| TASK DIRECTIONS |
A picture-free, exact reproduction of the listing that follows is required.
= = = = =
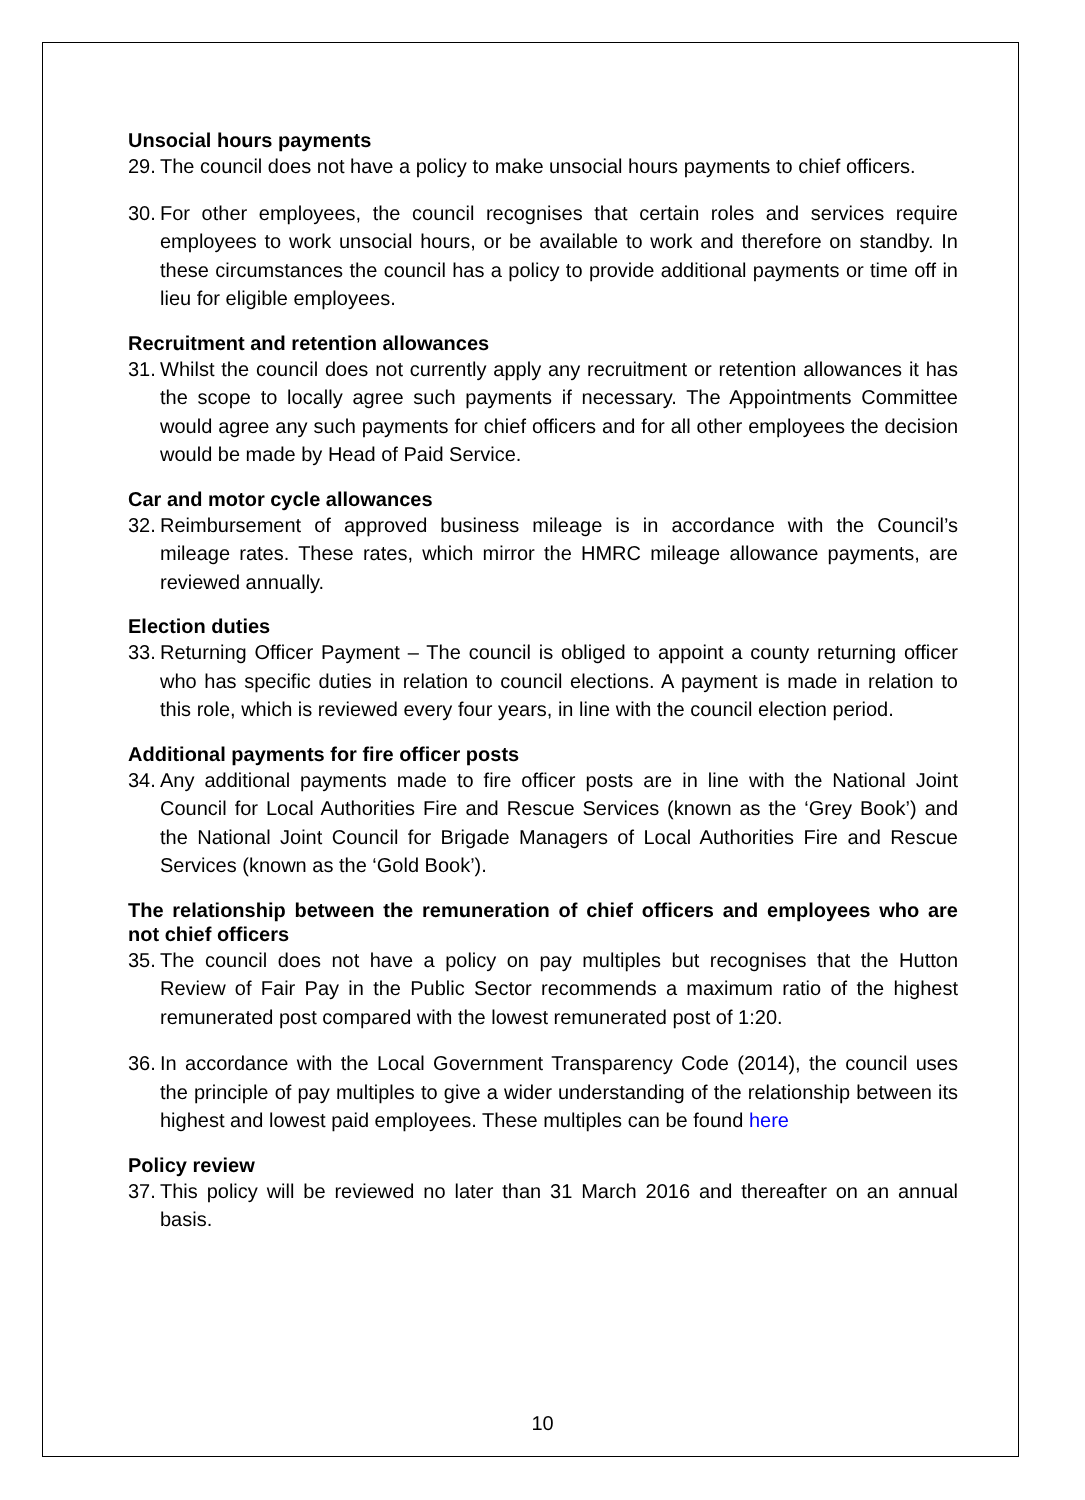Unsocial hours payments
29. The council does not have a policy to make unsocial hours payments to chief officers.
30. For other employees, the council recognises that certain roles and services require employees to work unsocial hours, or be available to work and therefore on standby. In these circumstances the council has a policy to provide additional payments or time off in lieu for eligible employees.
Recruitment and retention allowances
31. Whilst the council does not currently apply any recruitment or retention allowances it has the scope to locally agree such payments if necessary. The Appointments Committee would agree any such payments for chief officers and for all other employees the decision would be made by Head of Paid Service.
Car and motor cycle allowances
32. Reimbursement of approved business mileage is in accordance with the Council’s mileage rates. These rates, which mirror the HMRC mileage allowance payments, are reviewed annually.
Election duties
33. Returning Officer Payment – The council is obliged to appoint a county returning officer who has specific duties in relation to council elections. A payment is made in relation to this role, which is reviewed every four years, in line with the council election period.
Additional payments for fire officer posts
34. Any additional payments made to fire officer posts are in line with the National Joint Council for Local Authorities Fire and Rescue Services (known as the ‘Grey Book’) and the National Joint Council for Brigade Managers of Local Authorities Fire and Rescue Services (known as the ‘Gold Book’).
The relationship between the remuneration of chief officers and employees who are not chief officers
35. The council does not have a policy on pay multiples but recognises that the Hutton Review of Fair Pay in the Public Sector recommends a maximum ratio of the highest remunerated post compared with the lowest remunerated post of 1:20.
36. In accordance with the Local Government Transparency Code (2014), the council uses the principle of pay multiples to give a wider understanding of the relationship between its highest and lowest paid employees. These multiples can be found here
Policy review
37. This policy will be reviewed no later than 31 March 2016 and thereafter on an annual basis.
10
= = = = =
| RESULT FOR THIS EXERCISE |
Unsocial hours payments
29. The council does not have a policy to make unsocial hours payments to chief officers.
30. For other employees, the council recognises that certain roles and services require employees to work unsocial hours, or be available to work and therefore on standby. In these circumstances the council has a policy to provide additional payments or time off in lieu for eligible employees.
Recruitment and retention allowances
31. Whilst the council does not currently apply any recruitment or retention allowances it has the scope to locally agree such payments if necessary. The Appointments Committee would agree any such payments for chief officers and for all other employees the decision would be made by Head of Paid Service.
Car and motor cycle allowances
32. Reimbursement of approved business mileage is in accordance with the Council’s mileage rates. These rates, which mirror the HMRC mileage allowance payments, are reviewed annually.
Election duties
33. Returning Officer Payment – The council is obliged to appoint a county returning officer who has specific duties in relation to council elections. A payment is made in relation to this role, which is reviewed every four years, in line with the council election period.
Additional payments for fire officer posts
34. Any additional payments made to fire officer posts are in line with the National Joint Council for Local Authorities Fire and Rescue Services (known as the ‘Grey Book’) and the National Joint Council for Brigade Managers of Local Authorities Fire and Rescue Services (known as the ‘Gold Book’).
The relationship between the remuneration of chief officers and employees who are not chief officers
35. The council does not have a policy on pay multiples but recognises that the Hutton Review of Fair Pay in the Public Sector recommends a maximum ratio of the highest remunerated post compared with the lowest remunerated post of 1:20.
36. In accordance with the Local Government Transparency Code (2014), the council uses the principle of pay multiples to give a wider understanding of the relationship between its highest and lowest paid employees. These multiples can be found here
Policy review
37. This policy will be reviewed no later than 31 March 2016 and thereafter on an annual basis.
10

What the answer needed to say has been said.